Syria: Most of the actual violence in Syria right now centers on the crucial northern city of Aleppo. Aleppo has been in a kind of stalemate for a year or so, with rebels holding the north and east of the city and government forces holding the south and west, as well as the airport in the east. Aleppo became the government’s next target after taking Qusayr, and it is directing its forces and its Hizbullah allies against rebel positions there. The rebels, lovely folks who for their part massacred 60 Shi’a residents in the eastern town of Hatla this week, claim that they’ve checked government advances to the north of the city. The bigger news this week with respect to Syria was that the United States has decided to directly arm those rebels, because 150 people were killed in apparent chemical attacks by the Syrian government. The ~92,000 or so people who were killed because the government or the rebels shot them or blew them up didn’t really concern us. For those who have misgivings about this, fear not: our involvement is probably only going to “escalate gradually.” That’s a relief.

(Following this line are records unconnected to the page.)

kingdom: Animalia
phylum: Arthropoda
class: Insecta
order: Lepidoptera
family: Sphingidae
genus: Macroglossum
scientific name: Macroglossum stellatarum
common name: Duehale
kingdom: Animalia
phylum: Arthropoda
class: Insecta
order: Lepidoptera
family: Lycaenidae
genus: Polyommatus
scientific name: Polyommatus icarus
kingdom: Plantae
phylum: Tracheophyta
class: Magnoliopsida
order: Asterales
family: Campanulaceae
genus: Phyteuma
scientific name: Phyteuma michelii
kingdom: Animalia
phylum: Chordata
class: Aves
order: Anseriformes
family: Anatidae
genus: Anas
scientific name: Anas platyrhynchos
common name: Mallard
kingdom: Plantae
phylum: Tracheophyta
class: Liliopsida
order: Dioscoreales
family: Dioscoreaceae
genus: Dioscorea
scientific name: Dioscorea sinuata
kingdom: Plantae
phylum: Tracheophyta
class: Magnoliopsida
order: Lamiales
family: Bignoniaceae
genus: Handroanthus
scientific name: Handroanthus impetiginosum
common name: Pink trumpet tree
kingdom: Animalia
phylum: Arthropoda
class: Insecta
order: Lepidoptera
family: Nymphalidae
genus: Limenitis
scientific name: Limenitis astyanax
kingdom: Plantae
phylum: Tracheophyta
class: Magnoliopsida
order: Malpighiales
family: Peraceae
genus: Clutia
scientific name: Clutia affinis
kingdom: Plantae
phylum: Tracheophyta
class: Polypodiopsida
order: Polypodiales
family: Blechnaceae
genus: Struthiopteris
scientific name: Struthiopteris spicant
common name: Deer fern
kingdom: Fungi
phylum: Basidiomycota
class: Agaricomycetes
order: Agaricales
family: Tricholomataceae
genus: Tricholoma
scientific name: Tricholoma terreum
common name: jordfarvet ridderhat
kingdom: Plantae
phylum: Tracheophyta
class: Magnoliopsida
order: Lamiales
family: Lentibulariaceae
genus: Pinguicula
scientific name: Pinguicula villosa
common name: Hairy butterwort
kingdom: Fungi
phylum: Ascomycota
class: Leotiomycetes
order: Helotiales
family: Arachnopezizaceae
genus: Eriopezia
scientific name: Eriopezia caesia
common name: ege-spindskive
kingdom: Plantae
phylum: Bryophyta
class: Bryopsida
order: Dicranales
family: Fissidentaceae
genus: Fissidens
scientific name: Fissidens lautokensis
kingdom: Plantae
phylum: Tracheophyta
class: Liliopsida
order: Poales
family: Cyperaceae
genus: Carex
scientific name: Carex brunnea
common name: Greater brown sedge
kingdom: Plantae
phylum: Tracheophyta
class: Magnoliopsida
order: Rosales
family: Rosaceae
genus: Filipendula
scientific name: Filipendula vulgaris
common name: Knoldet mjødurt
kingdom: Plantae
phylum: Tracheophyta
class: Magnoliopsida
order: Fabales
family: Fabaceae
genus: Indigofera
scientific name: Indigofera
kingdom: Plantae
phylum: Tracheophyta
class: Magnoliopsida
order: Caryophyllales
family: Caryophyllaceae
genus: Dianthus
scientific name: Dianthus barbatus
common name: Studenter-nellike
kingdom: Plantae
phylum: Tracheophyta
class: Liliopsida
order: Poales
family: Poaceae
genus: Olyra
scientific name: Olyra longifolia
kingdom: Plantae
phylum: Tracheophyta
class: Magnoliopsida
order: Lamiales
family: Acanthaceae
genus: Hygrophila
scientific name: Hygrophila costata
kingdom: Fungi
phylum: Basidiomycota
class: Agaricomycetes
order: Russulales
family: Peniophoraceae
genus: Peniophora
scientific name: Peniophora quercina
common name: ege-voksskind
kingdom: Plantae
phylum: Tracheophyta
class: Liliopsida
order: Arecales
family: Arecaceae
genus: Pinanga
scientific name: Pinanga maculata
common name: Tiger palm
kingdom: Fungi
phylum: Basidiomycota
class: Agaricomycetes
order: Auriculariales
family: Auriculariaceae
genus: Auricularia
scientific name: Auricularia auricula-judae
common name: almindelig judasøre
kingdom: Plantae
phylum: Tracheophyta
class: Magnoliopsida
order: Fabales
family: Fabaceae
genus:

Brazil: Police celebrated today’s Italy vs. Mexico Confederation’s Cup match by using tear gas and rubber bullets on a crowd of about 3000-5000 in Rio de Janeiro. The crowd was attempting to enter the stadium to protest the Brazilian government’s decision to spend ridiculous sums of money to host some soccer games, arguing that said money might be better spent helping poor kids get an education and/or helping poor sick people get medical care. I know, hippies, right? Always with their priorities out of line.

Zambia: Government forces killed 2 “illegal settlers” who they were trying to remove from the Zambia National Service’s Airport Farms in Kampasa. Local residents apparently settled on government territory belonging to the ZNS, who thought that the best way to evict them was to shoot live ammo at them. The Zambian government “regrets” the deaths, so that’s nice.